Back in 2012, I wrote a Dear John letter to the brothers. My relationships with the Johns in my life were (and will always be I suppose) evolving, transitioning, ending. I’m a stubborn one, but my ideas and opinions evolve, transition, end too. So it is with the Dear John letter.
I realized the change when I was challenged to write a letter to “our” sons. The closest I have to sons are nephews and students, but I thought about them. They are (or will be) somebody’s John. They are the brothers. Would I say the same things to them?
Maybe some of the same things. But I still wrote this new letter because all things considered even the Johns I was writing off then weren’t men I didn’t or couldn’t love. Like I do my nephews or students. Love is allowed to be complicated, y’know?
Well, enough with the preamble. Here’s what I wrote:
Dear Blackboy,
I loved you before I knew loving you is what I was doing. I was probably in 7th grade, crushing on one or many, the first time I felt real tears for a Blackboy. Probably one I didn’t know and never would according to the evening news. My best friend chided my grief because she didn’t believe we were connected and besides, there would be more of you to meet at the mall, on a college tour, as an intern. She was right about the last part. I met more of you: sensitive and curious; funny and fine; ambitious and carefree. A few of you did end up on the evening news. And I loved y’all madly until my friend called me mad! She questioned my loyalty. Challenged me to remember a time when my loyalty had been returned. I couldn’t.

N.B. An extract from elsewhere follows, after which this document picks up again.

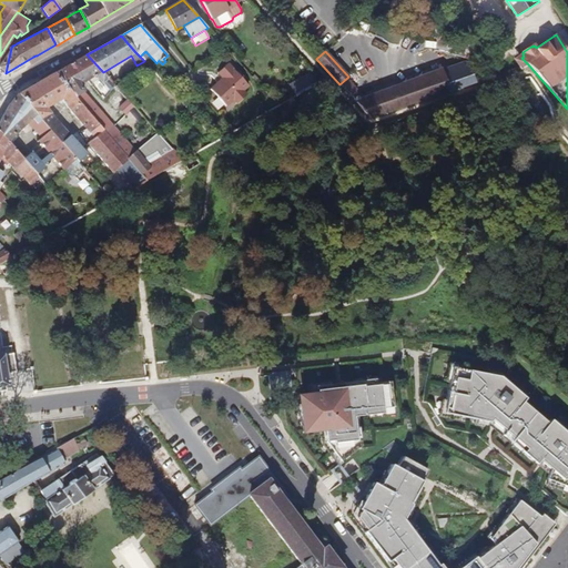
[(87,54),(54,73),(75,97),(83,92),(83,91),(79,84),(87,80),(87,81),(97,75),(103,83),(109,78),(103,72),(87,54)]
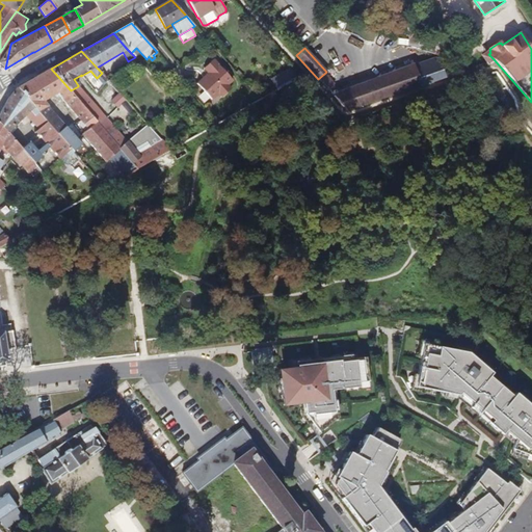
[(495,60),(488,54),(486,51),(481,55),(487,64),(488,65),(495,60)]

Blackboy, I stayed hopeful and kept showing up for you. When challenged, on the page, whenever and wherever. Sure, I usually had to call you twice; sometimes, three times, and there was never a guarantee that you’d show up even then, but I could show up for myself. My dad had taught me that. I don’t want my girls to ever have to rely on a man for anything he’d said and would’ve broken his neck to ensure that my sisters and I were capable of independence.
The first Blackboy I loved so fiercely had been him—my dad—strong and vulnerable; funny and ambitious; deeply wounded and sometimes wounding by his South—Vietnam and Virginia. I believed every Blackboy had a South and took responsibility for healing him from it. I didn’t realize that is never what you wanted or needed from me. In doing it, I fetishized a sympathetic villain of you, Blackboy. In my mind, it was why I was loyal and why you were not.

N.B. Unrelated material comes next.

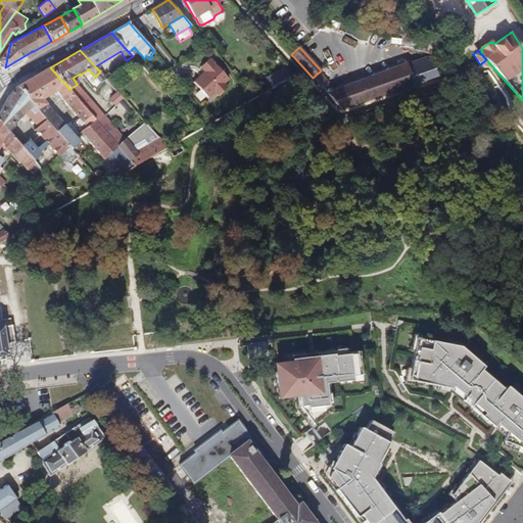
[(439,76),(427,57),(406,64),(417,84),(439,76)]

I want to apologize for that.
I loved you with verve, but by default. I loved you out of pity and fear. You don’t deserve that. If there are conditions to the love you receive, it should be at the very least empathy not sympathy. You deserve love that’s not borne of pity or fear of what danger lays in wait for a Blackboy caught up in his South. Heck maybe, just maybe, your South is small and barely consequential and here I drew it in the cinematic exaggeration of a D.W. Griffith production.In doing that, I reduce you. I reduced you when I thought I was making room for your expansion; kept telling you that I would hold you to the standard of your countless possibilities. That I knew you could be better and wouldn’t settle for letting you believe okay was good enough. But what if my okay and your okay were not the same? I hadn’t considered that. Hadn’t considered that we were probably both doing our best in our South.
I want you to know it wasn’t a god-complex that drove me. Believe me, it really was love. But it was fearful love like a black mother has for her black child. Love that drives her to whip you to save you from the whippings that she anticipates your South, also called in our circles The World will be ever so grateful to give if she doesn’t. She’ll tell you she knows the ways of The World in ways you may not have yet noticed and knows how dangerous those ways are to children who wear skin like yours. But in the end, I think, you would still be wounded by her love or The World’s hate. I never want to be guilty of wounding you.
It seems I loved you like that though and I’m sorry for the wounds I inflicted. I’m sorry for perceiving you through the cataracted lens of The World that perpetually diminishes you to a stereotype; for diminishing with my fancied and fearful imaginings; for relegating you to that small South as if you cannot travel beyond it. You can. You do. You will. And you don’t necessarily need me to motivate you to by challenging you to. Probably, I needed you to need me. But truth is I’d rather you be as capable of independence as my dad groomed my sisters and me to be.
Truth is while I was loving you out of pity for every outcome that was staticized about what becomes of Blackboys in the real and imagined Souths, I was damning you to those outcomes with my brand of love. And I got it wrong. So wrong. I want you to know your South doesn’t have to be; shouldn’t be where you live or the point of departure for any love you give or receive.
Blackboy, you are wanted and loved madly; The World will want to commodify you and discard of you what they can’t; those who love you may destroy you by trying to protect you from that violence. Sorry to say you will have to deal with both. You will learn to use the demand for you to expand: walk a little taller, dream a little bigger, be a little more. Yet, you will know that it is not a point of departure for any love you give or receive.